If it was piling on for a local paper to give macaca such extensive coverage when it was current, it's certainly piling on for Brendan, who isn't local, to give it extensive coverage four years after the event and the apology. Maybe this blog needs its own ombudsman. ;)

If there are any among Brendan's readers who share Matt Bai's woeful ignorance about the Army-McCarthy hearings and Joseph Welch's evisceration of McCarthy, they should spend ten minutes watching the colloquy on YouTube: part 1 and part 2.

I have fond memories of the Army-McCarthy hearings, which were televised when I was in the second grade. Coming home from school, I'd find my mother so glued to the television set that my usual Tastycake and milk snack had to be deferred until a recess was called.

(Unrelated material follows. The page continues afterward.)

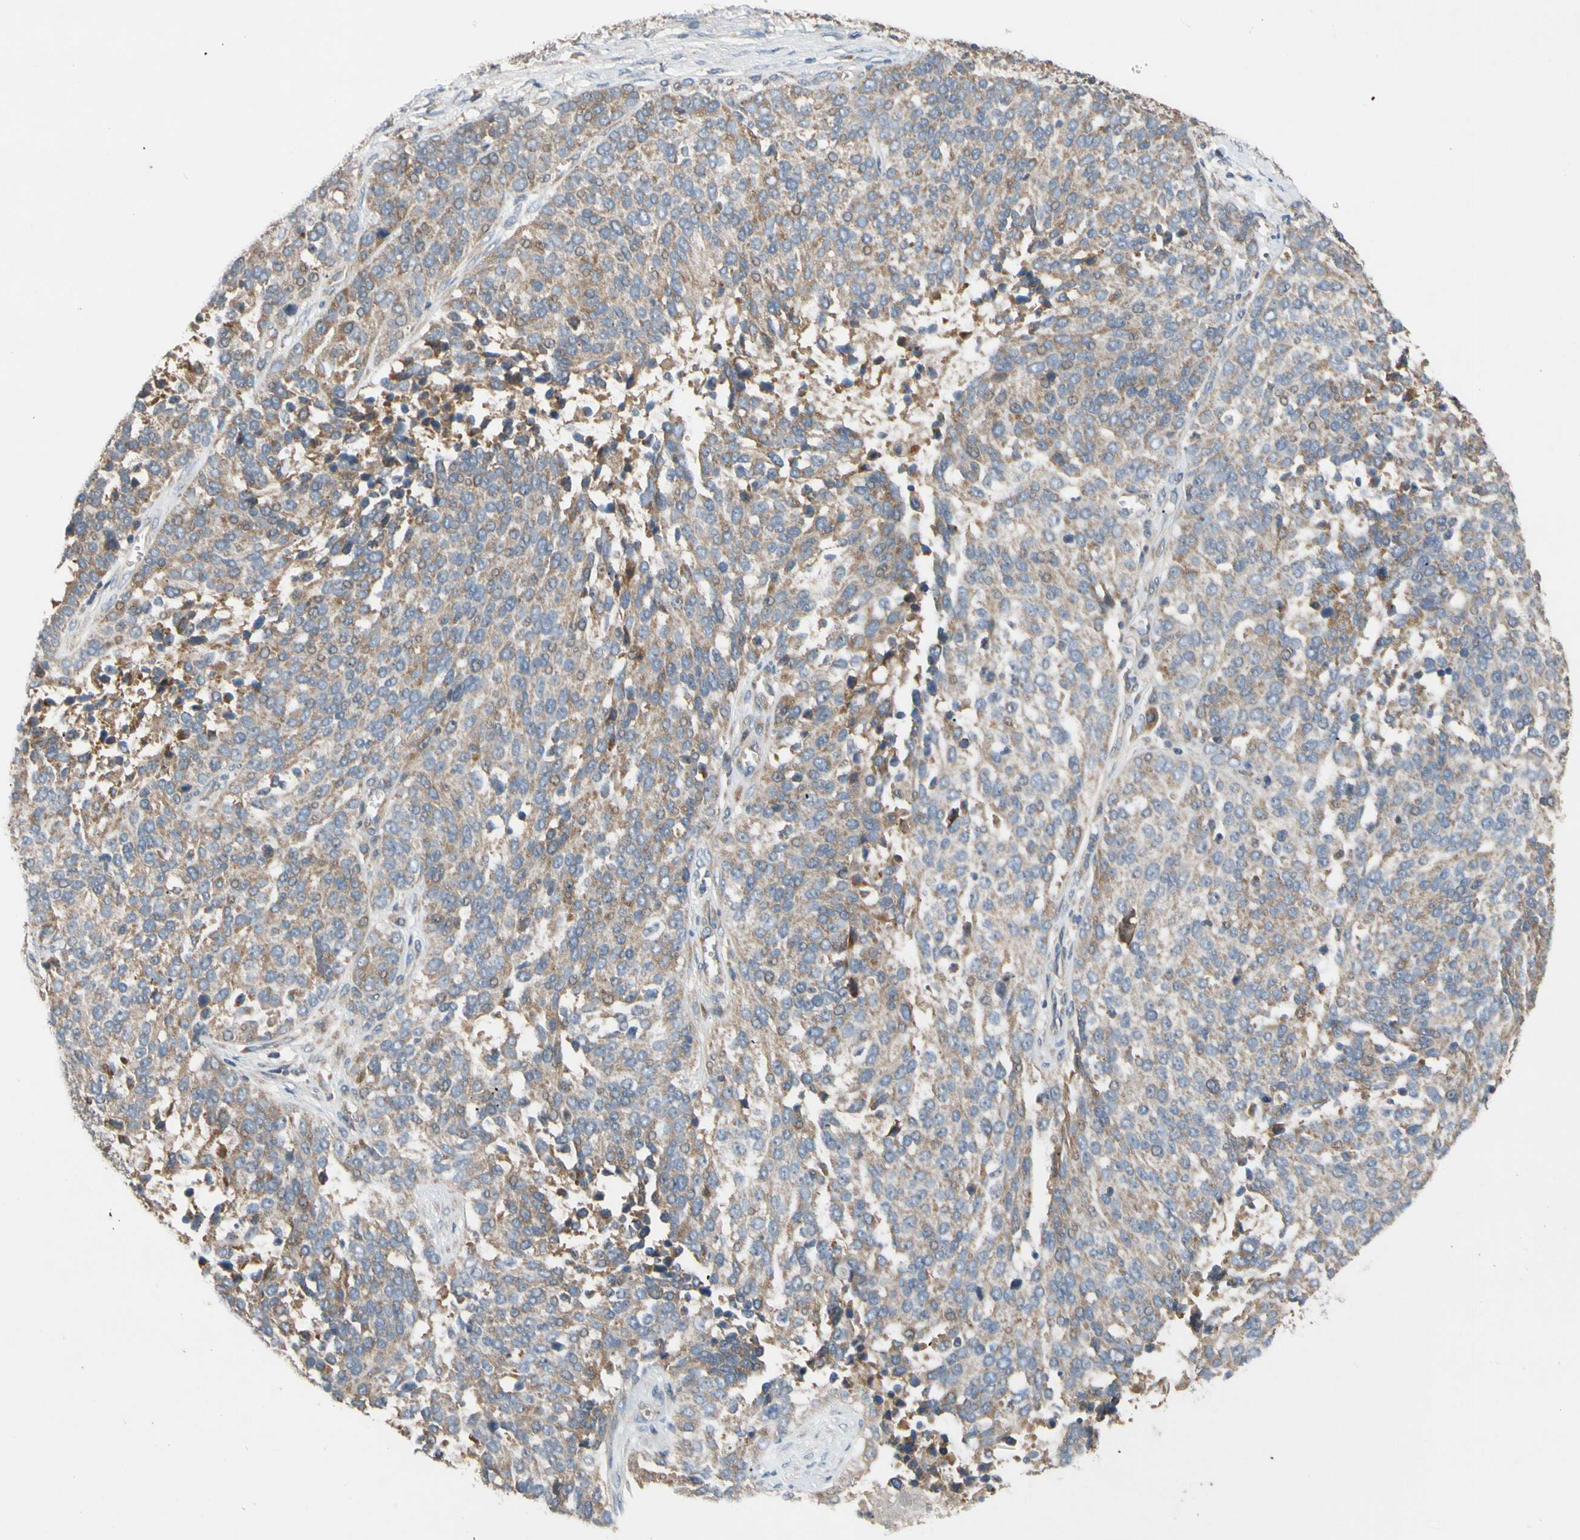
{"staining": {"intensity": "moderate", "quantity": ">75%", "location": "cytoplasmic/membranous"}, "tissue": "ovarian cancer", "cell_type": "Tumor cells", "image_type": "cancer", "snomed": [{"axis": "morphology", "description": "Cystadenocarcinoma, serous, NOS"}, {"axis": "topography", "description": "Ovary"}], "caption": "This photomicrograph displays ovarian cancer stained with IHC to label a protein in brown. The cytoplasmic/membranous of tumor cells show moderate positivity for the protein. Nuclei are counter-stained blue.", "gene": "MBTPS2", "patient": {"sex": "female", "age": 44}}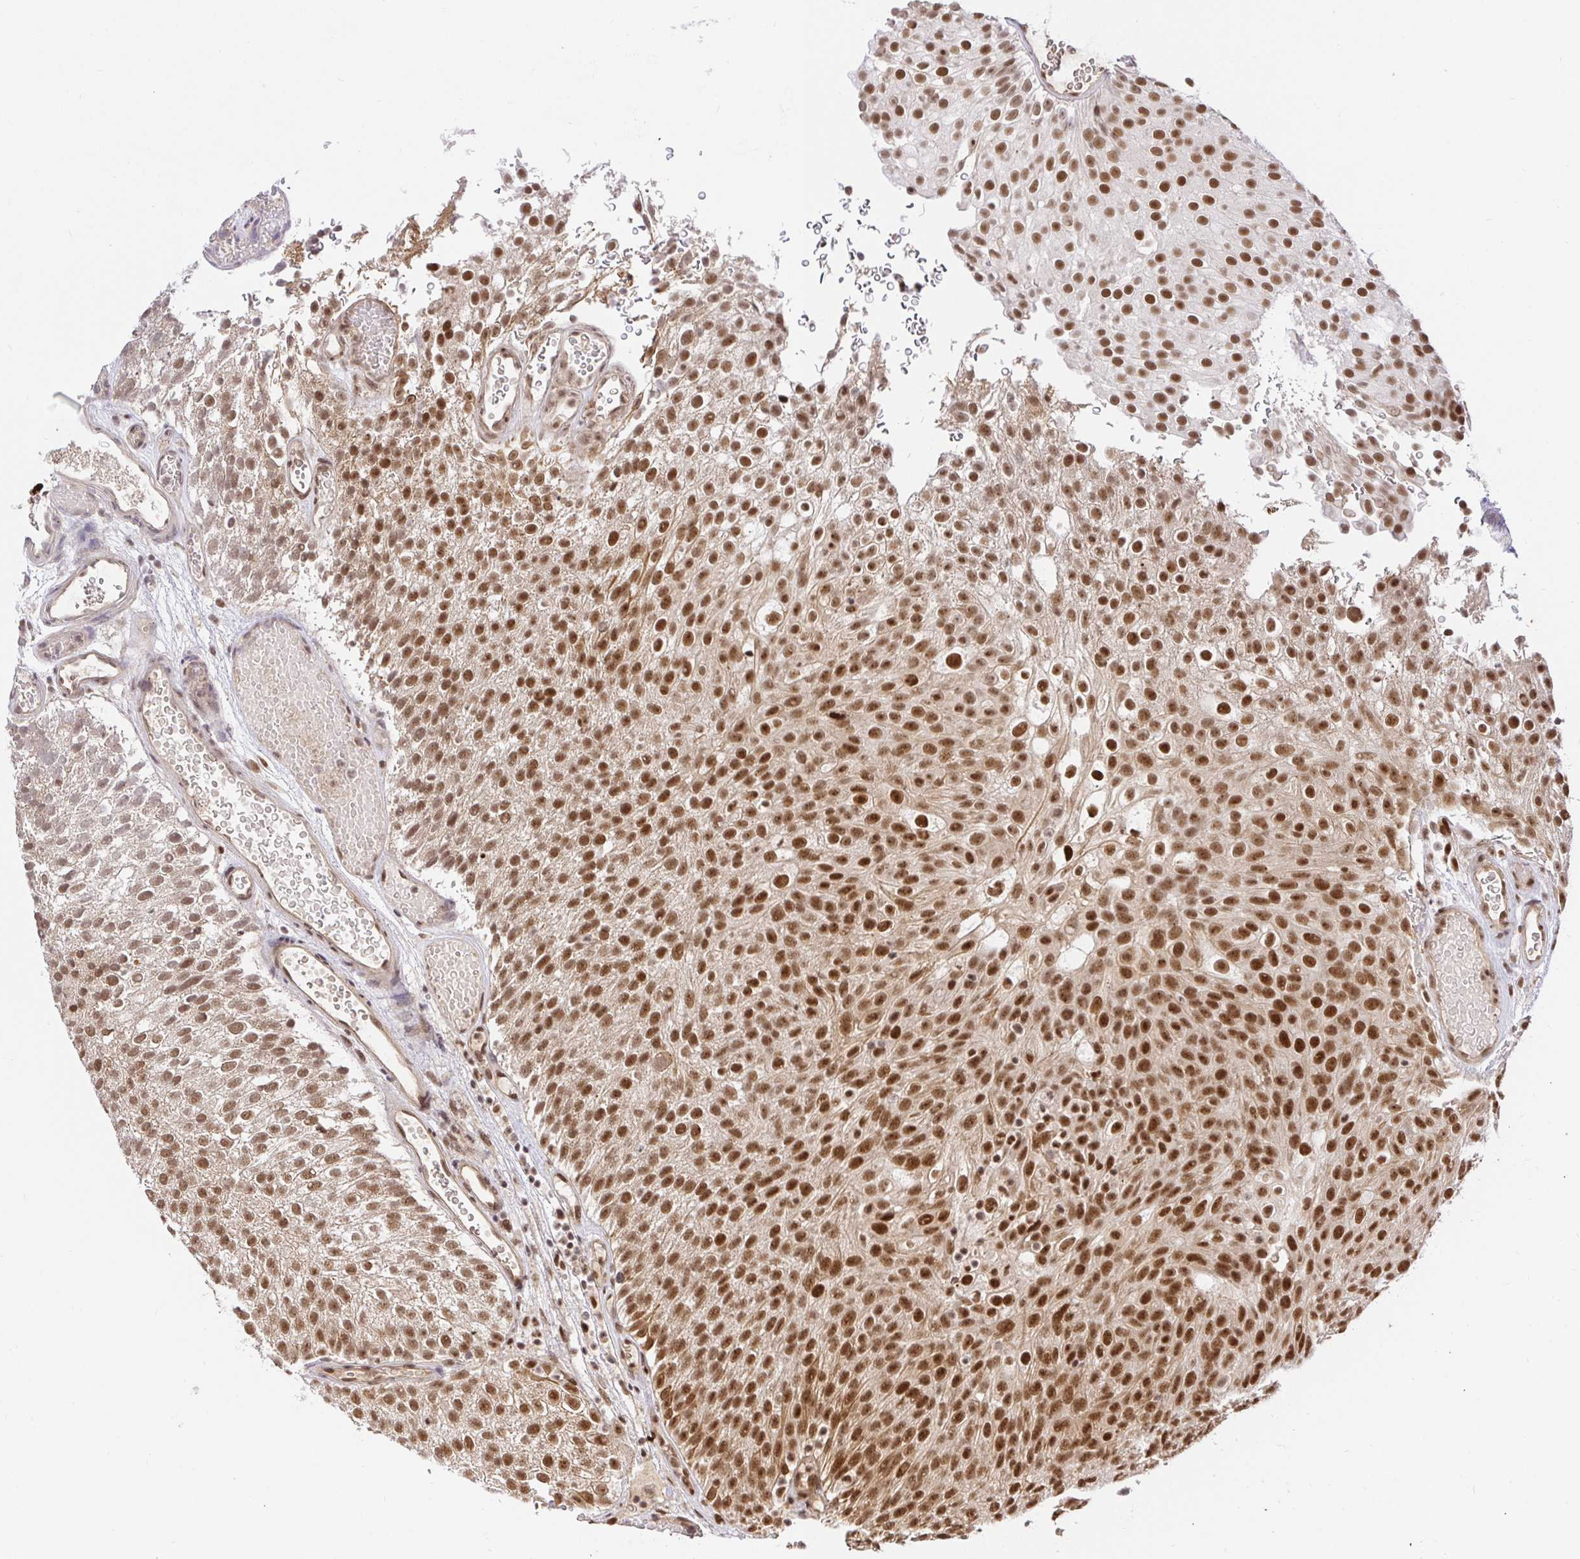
{"staining": {"intensity": "strong", "quantity": ">75%", "location": "nuclear"}, "tissue": "urothelial cancer", "cell_type": "Tumor cells", "image_type": "cancer", "snomed": [{"axis": "morphology", "description": "Urothelial carcinoma, Low grade"}, {"axis": "topography", "description": "Urinary bladder"}], "caption": "Immunohistochemistry of urothelial carcinoma (low-grade) reveals high levels of strong nuclear staining in approximately >75% of tumor cells.", "gene": "USF1", "patient": {"sex": "male", "age": 78}}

A nice footnote to this history is that for a period preceding the Army-McCarthy hearings, young Robert Kennedy was assistant counsel to McCarthy's subcommittee, a job procured by Kennedy's father, who was a friend of McCarthy. And even before he was hired by McCarthy, whom did Bobby Kennedy choose as godfather to his first child? Who else, Senator Joseph McCarthy.

The fact Milbank has to announce and challenge other pundits on a Palin-free month is telling.

Better to just begin covering her when she is truly news-worthy rather than swinging from "obsess on Palin" to "obsess on not-Palin".

Brendan - Good call though in the "pro-business" slant of the Immelt appointment.

As a side note, perhaps this is more common than I thought but I don't recall any President appointing a CEO from a giant corporation to a post such as this and the CEO keeping his day job. Strikes me as potential huge "conflict of interest" issue. Is there a precedent for this?